● **Problem to solve**
Somewhere below are a line with "4: (555, 1243)" and a later line with "16: (609, 1436)". Output exactly those lines and all lines between them.

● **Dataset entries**
════════════════
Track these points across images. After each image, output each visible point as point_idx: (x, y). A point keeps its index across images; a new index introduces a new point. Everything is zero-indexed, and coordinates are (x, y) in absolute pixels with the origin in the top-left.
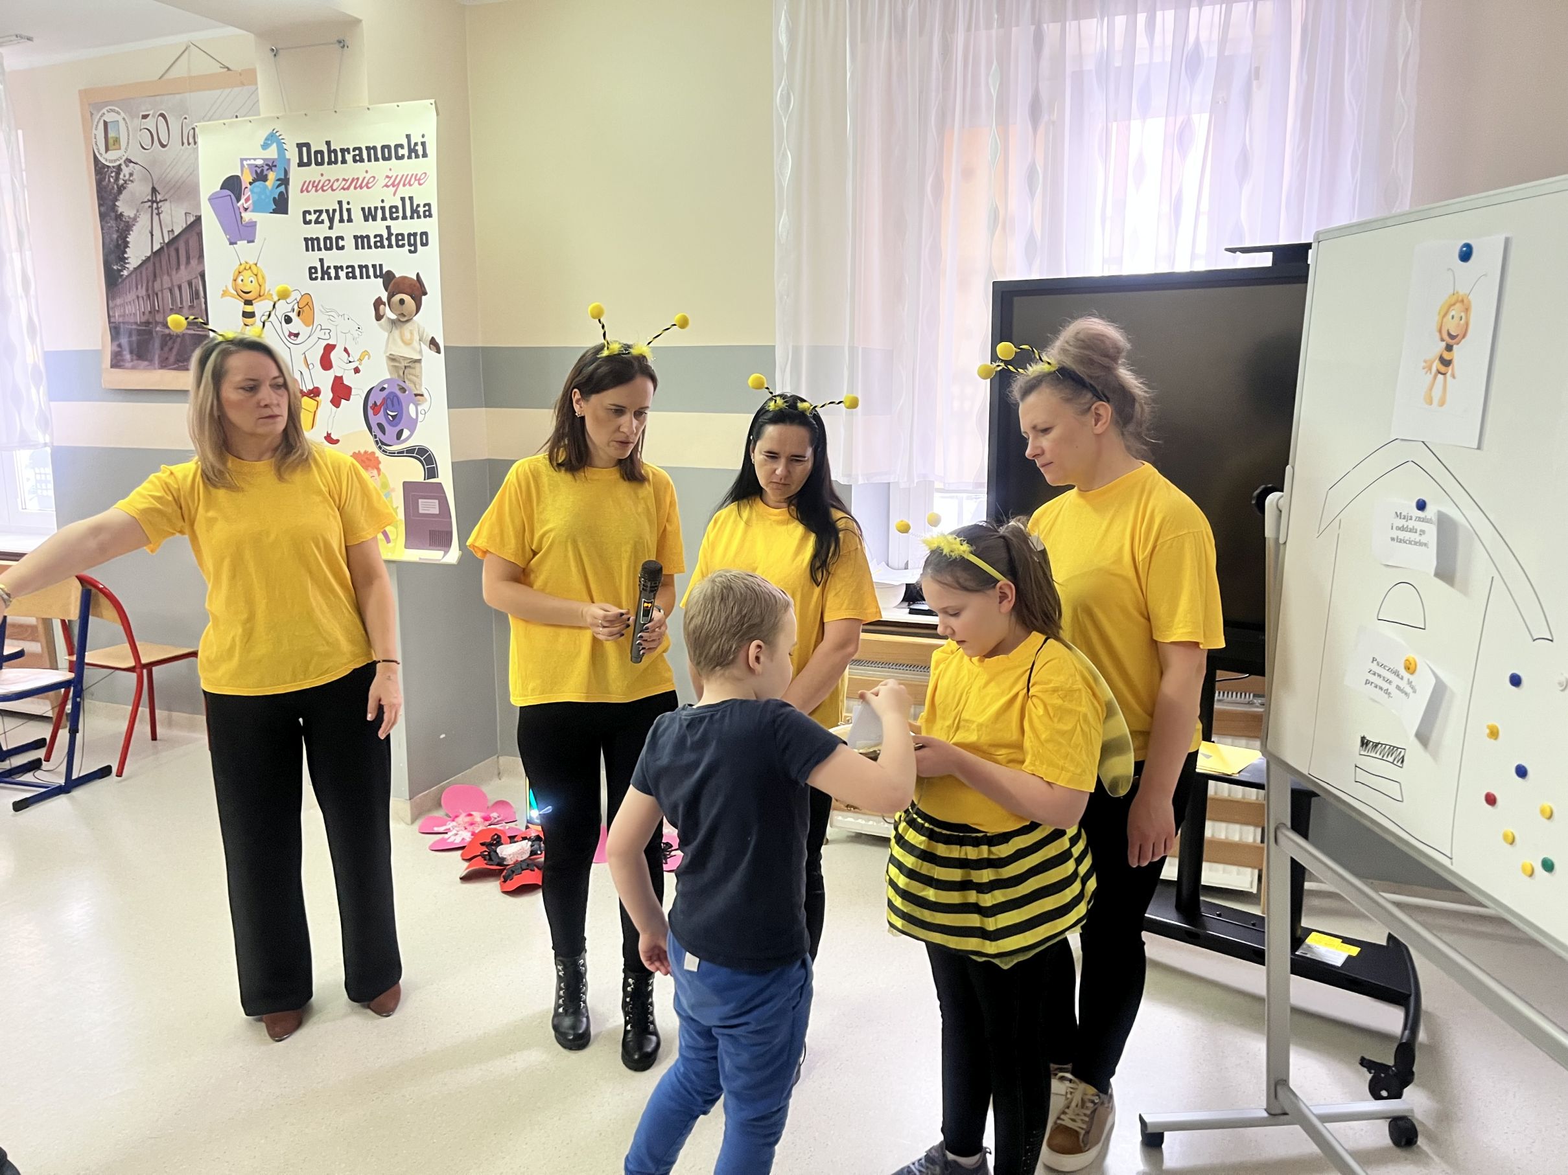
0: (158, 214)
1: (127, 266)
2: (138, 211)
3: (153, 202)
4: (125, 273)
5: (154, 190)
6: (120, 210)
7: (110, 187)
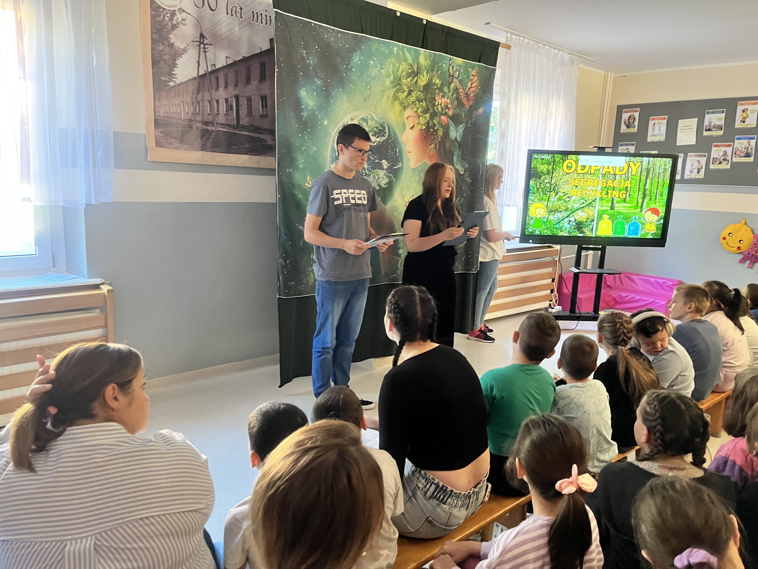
════════════════
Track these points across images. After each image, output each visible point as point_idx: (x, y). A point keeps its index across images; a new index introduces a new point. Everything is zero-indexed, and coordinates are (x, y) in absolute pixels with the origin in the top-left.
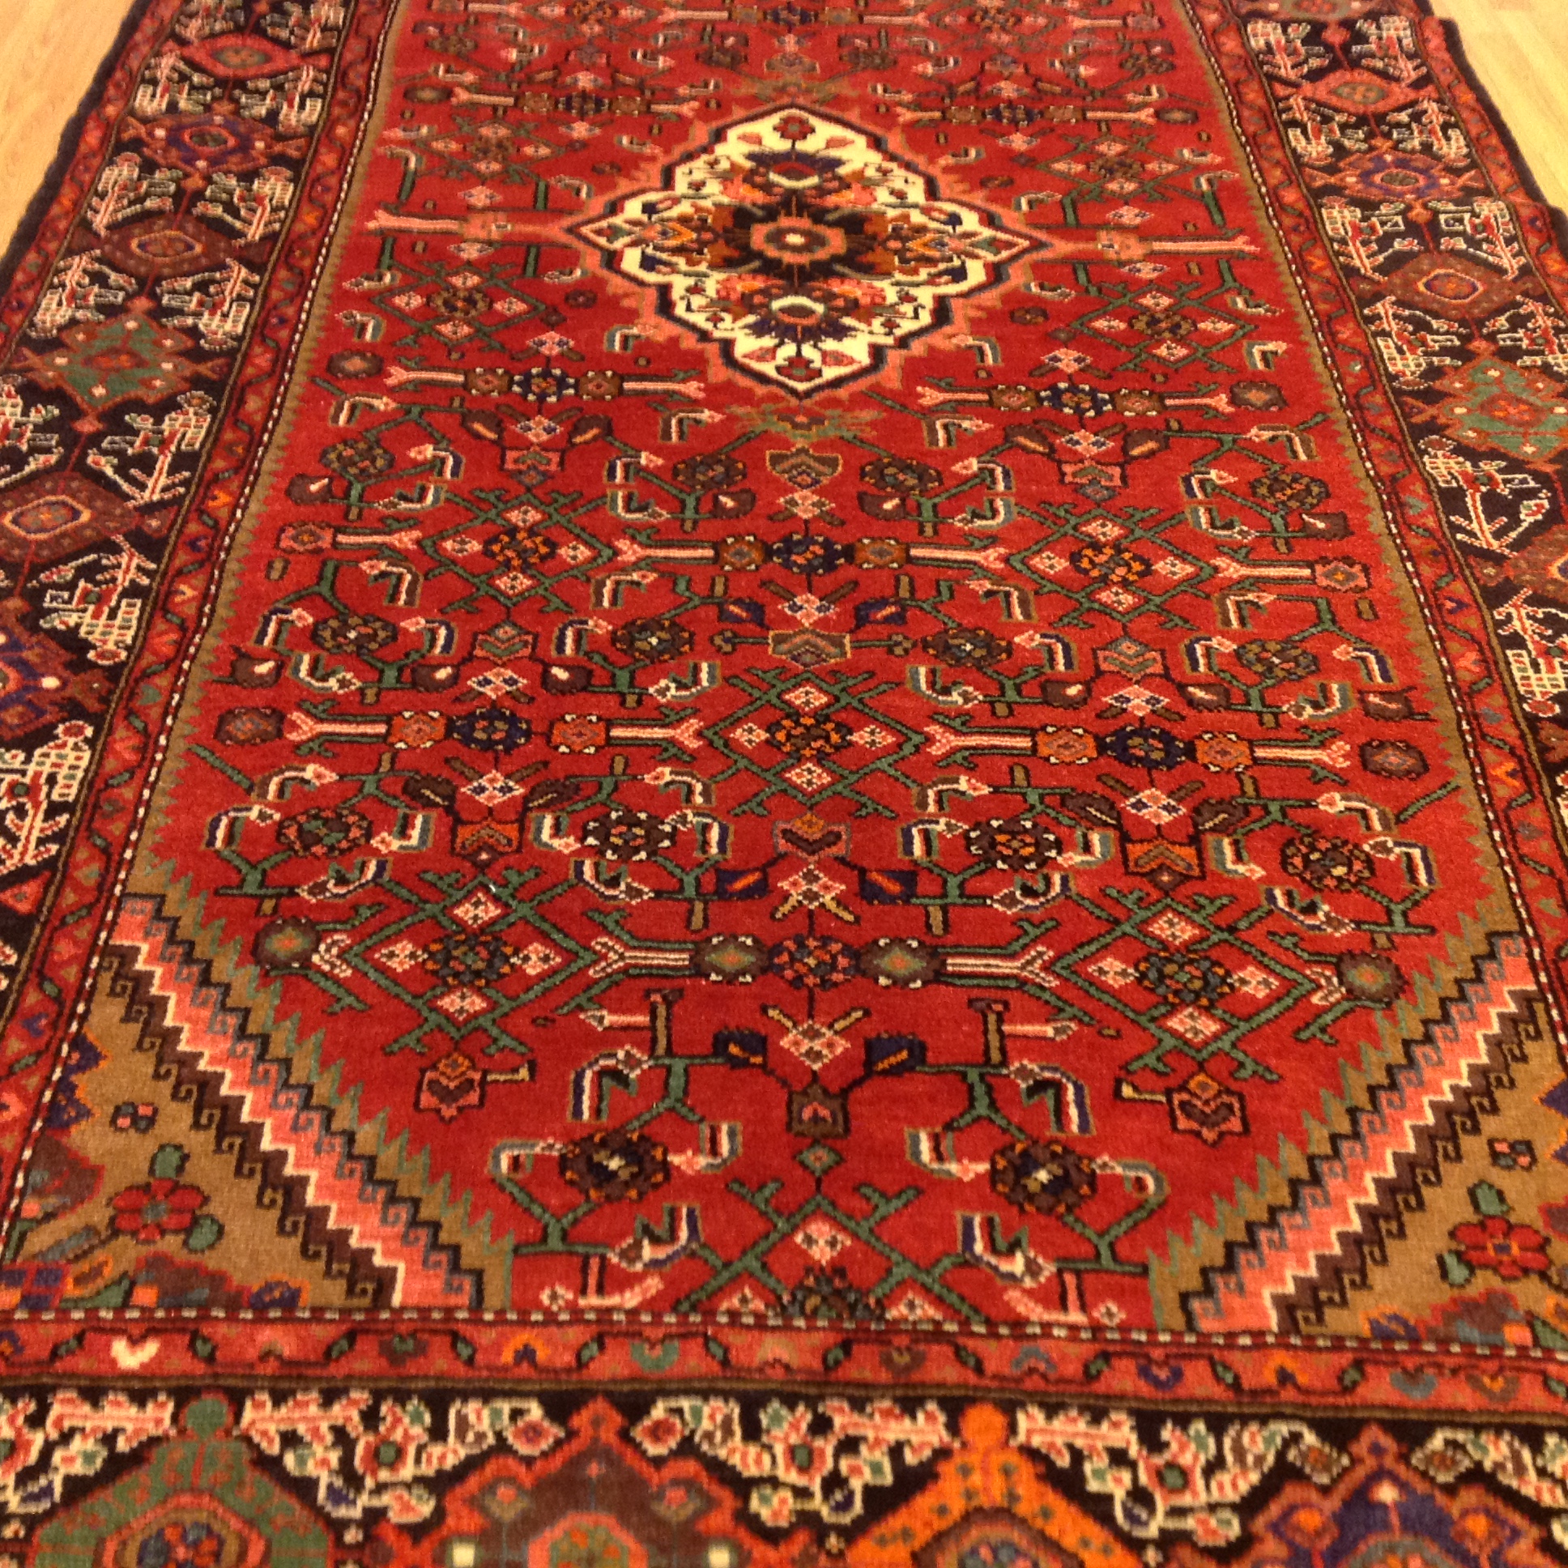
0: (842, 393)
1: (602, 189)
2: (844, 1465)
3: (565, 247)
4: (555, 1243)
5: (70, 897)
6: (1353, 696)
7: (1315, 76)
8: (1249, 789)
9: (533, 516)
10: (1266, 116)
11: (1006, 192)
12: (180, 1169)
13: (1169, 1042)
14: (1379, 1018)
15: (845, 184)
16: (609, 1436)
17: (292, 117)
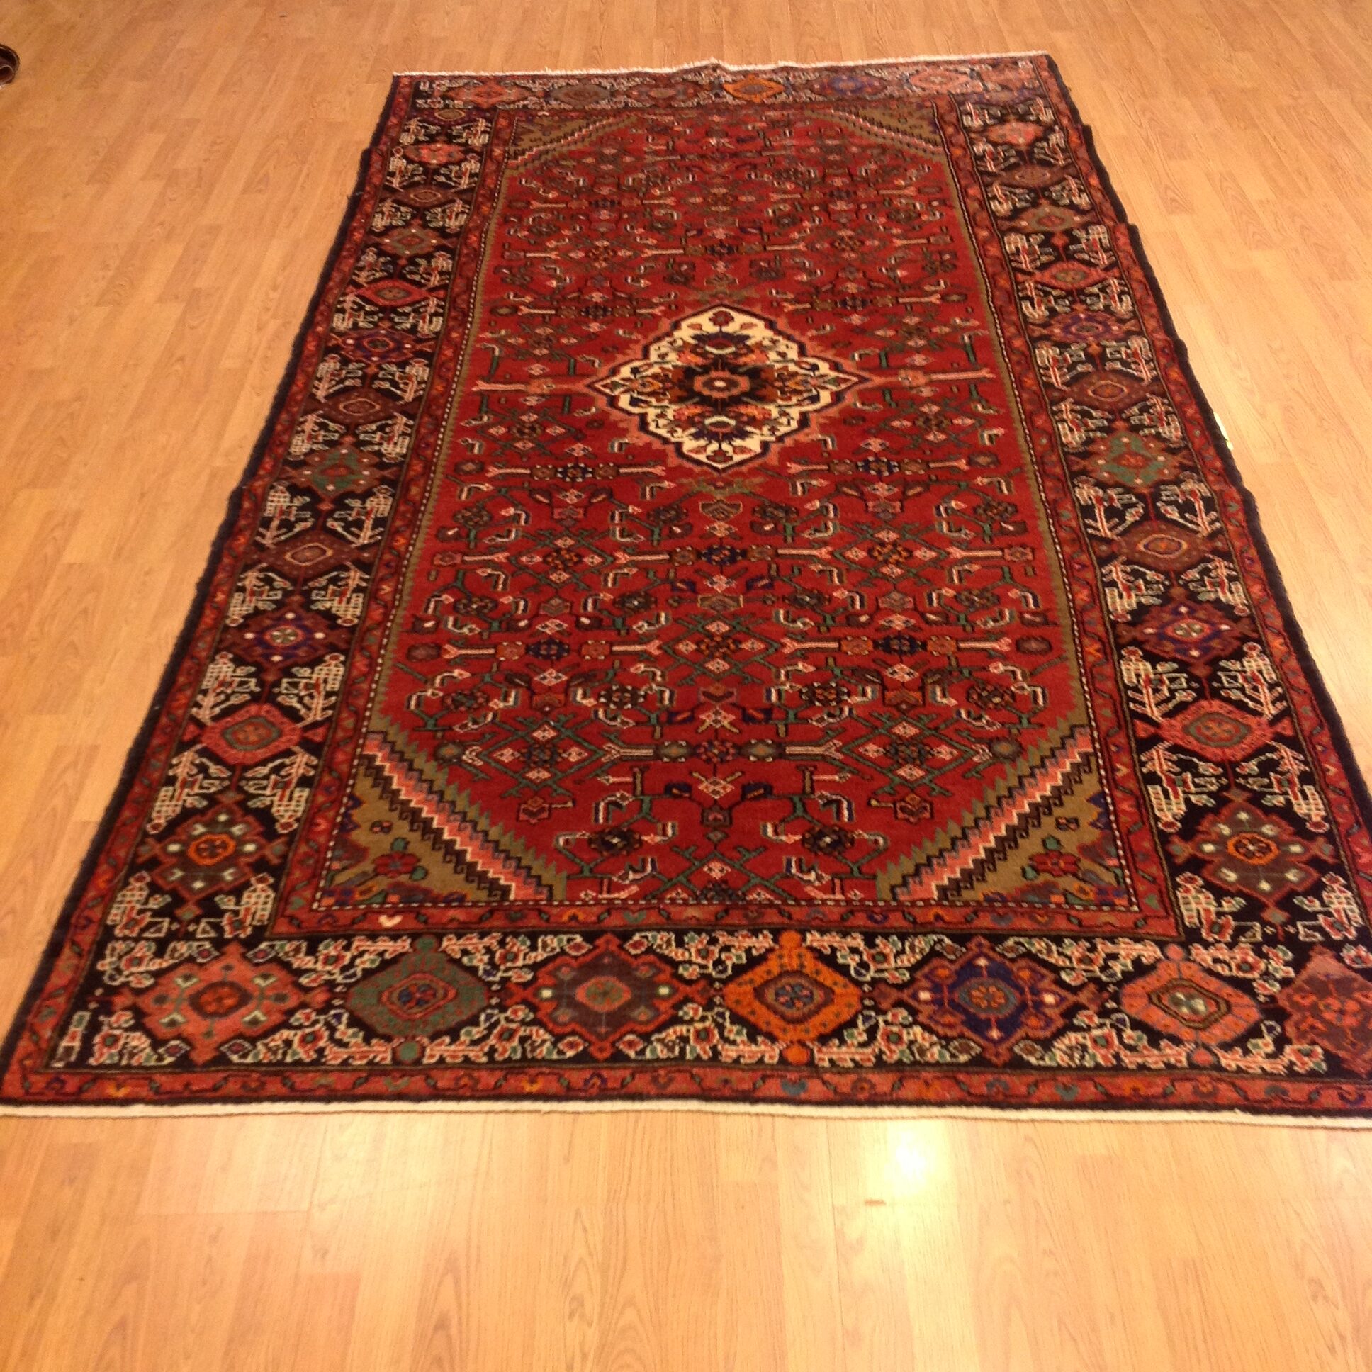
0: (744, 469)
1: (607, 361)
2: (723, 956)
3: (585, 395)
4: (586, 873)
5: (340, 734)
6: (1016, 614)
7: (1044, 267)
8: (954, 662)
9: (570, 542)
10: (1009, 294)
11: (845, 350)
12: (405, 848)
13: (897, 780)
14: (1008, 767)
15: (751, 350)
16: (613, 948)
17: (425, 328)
════════════════
● **Result of the task**
4: (555, 1243)
5: (70, 897)
6: (1353, 696)
7: (1315, 76)
8: (1249, 789)
9: (533, 516)
10: (1266, 116)
11: (1006, 192)
12: (180, 1169)
13: (1169, 1042)
14: (1379, 1018)
15: (845, 184)
16: (609, 1436)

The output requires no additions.